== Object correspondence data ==

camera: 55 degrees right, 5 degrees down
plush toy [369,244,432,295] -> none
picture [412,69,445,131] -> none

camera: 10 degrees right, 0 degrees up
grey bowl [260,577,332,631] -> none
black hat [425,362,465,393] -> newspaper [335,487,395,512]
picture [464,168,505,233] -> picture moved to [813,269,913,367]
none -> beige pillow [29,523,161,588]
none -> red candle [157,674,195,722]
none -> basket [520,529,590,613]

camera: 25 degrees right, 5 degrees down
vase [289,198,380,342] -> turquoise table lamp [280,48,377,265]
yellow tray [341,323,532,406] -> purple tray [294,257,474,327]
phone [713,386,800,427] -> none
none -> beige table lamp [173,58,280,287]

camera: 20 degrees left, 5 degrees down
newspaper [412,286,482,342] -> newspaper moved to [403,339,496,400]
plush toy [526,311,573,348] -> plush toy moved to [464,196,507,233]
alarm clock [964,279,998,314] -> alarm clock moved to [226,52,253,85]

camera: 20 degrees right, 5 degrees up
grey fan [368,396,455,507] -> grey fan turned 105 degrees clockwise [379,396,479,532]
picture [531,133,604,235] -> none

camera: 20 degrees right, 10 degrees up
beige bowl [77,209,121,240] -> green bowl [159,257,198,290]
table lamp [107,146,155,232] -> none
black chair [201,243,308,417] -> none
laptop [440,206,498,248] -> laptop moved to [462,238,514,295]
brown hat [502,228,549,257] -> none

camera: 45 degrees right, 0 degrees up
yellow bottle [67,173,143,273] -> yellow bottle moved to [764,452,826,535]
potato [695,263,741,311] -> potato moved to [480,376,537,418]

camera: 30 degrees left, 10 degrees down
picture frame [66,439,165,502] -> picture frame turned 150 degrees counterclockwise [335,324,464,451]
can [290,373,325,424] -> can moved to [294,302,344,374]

== EXERCISE DESCRIPTION ==
From the data above, how many lines contain the word "newspaper"? Give the number alone.

== TASK SOLUTION ==
2